To address this problem, the first thing that needs to be done is to teach him how to communicate, how to process information, how to use it and then how to act accordingly. Like I’ve said before, if a child can move, then he can learn. When working with your child, teach him in small steps and repeat them over and over again. Consistency plays a key role in the developmental process.
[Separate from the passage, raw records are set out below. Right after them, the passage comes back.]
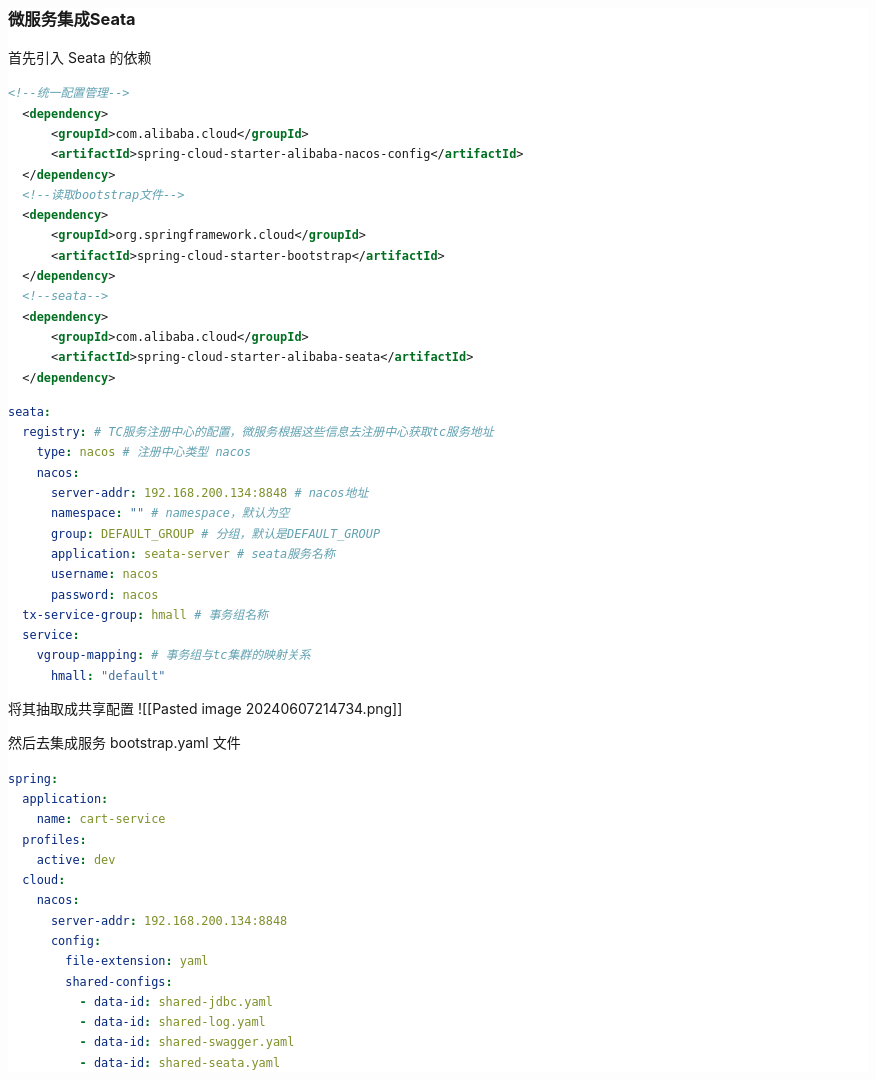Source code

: ### 微服务集成Seata
首先引入 Seata 的依赖
```XML
<!--统一配置管理-->
  <dependency>
      <groupId>com.alibaba.cloud</groupId>
      <artifactId>spring-cloud-starter-alibaba-nacos-config</artifactId>
  </dependency>
  <!--读取bootstrap文件-->
  <dependency>
      <groupId>org.springframework.cloud</groupId>
      <artifactId>spring-cloud-starter-bootstrap</artifactId>
  </dependency>
  <!--seata-->
  <dependency>
      <groupId>com.alibaba.cloud</groupId>
      <artifactId>spring-cloud-starter-alibaba-seata</artifactId>
  </dependency>
```


```YAML
seata:
  registry: # TC服务注册中心的配置，微服务根据这些信息去注册中心获取tc服务地址
    type: nacos # 注册中心类型 nacos
    nacos:
      server-addr: 192.168.200.134:8848 # nacos地址
      namespace: "" # namespace，默认为空
      group: DEFAULT_GROUP # 分组，默认是DEFAULT_GROUP
      application: seata-server # seata服务名称
      username: nacos
      password: nacos
  tx-service-group: hmall # 事务组名称
  service:
    vgroup-mapping: # 事务组与tc集群的映射关系
      hmall: "default"
```

将其抽取成共享配置
![[Pasted image 20240607214734.png]]

然后去集成服务
bootstrap.yaml 文件
```yml
spring:  
  application:  
    name: cart-service  
  profiles:  
    active: dev  
  cloud:  
    nacos:  
      server-addr: 192.168.200.134:8848  
      config:  
        file-extension: yaml  
        shared-configs:  
          - data-id: shared-jdbc.yaml  
          - data-id: shared-log.yaml  
          - data-id: shared-swagger.yaml  
          - data-id: shared-seata.yaml
```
A big mistake that people make is that they assume therapy is separate from the rest of a person’s daily living, and this is not the case. Yes, therapy will help your child achieve developmental milestones. But, for it to truly be effective you need to connect each therapy to one another, and form a bridge between your child’s therapy and his life at home. When teaching a patient at our clinic, all of the therapists are united under one concept and we try to incorporate what a child has learned into each session. We reinforce new actions and functions, and repeat steps again and again. When there is no disruption in a child’s learning, he is able to grasp concepts quicker and learn more from the world and the people around him. As a parent, you can do the same as you spent way more time with your child than any therapist, doctor or health practitioner.
I always say that there is no therapy, only life; no exercise, just function. Every moment of a child’s life is an opportunity to learn and grow. You are there to guide them along the way.
So, watch and respect your child. Give him his own space, and guide him when it’s needed. When you say something, ask, and wait for him to answer. If there is no response, initiate one. Finally, look at what your child has been able to accomplish. Every bit of progress is a good one, and with this he can slowly be guided through to independence.
If your child has been recently diagnosed with autism, don’t look at what he can’t or will not be able to do. Be proud of what he has been able to accomplish, and believe in what he will achieve. Every day is another beginning, filled with new wonders and experiences. Remember that your child is one of them.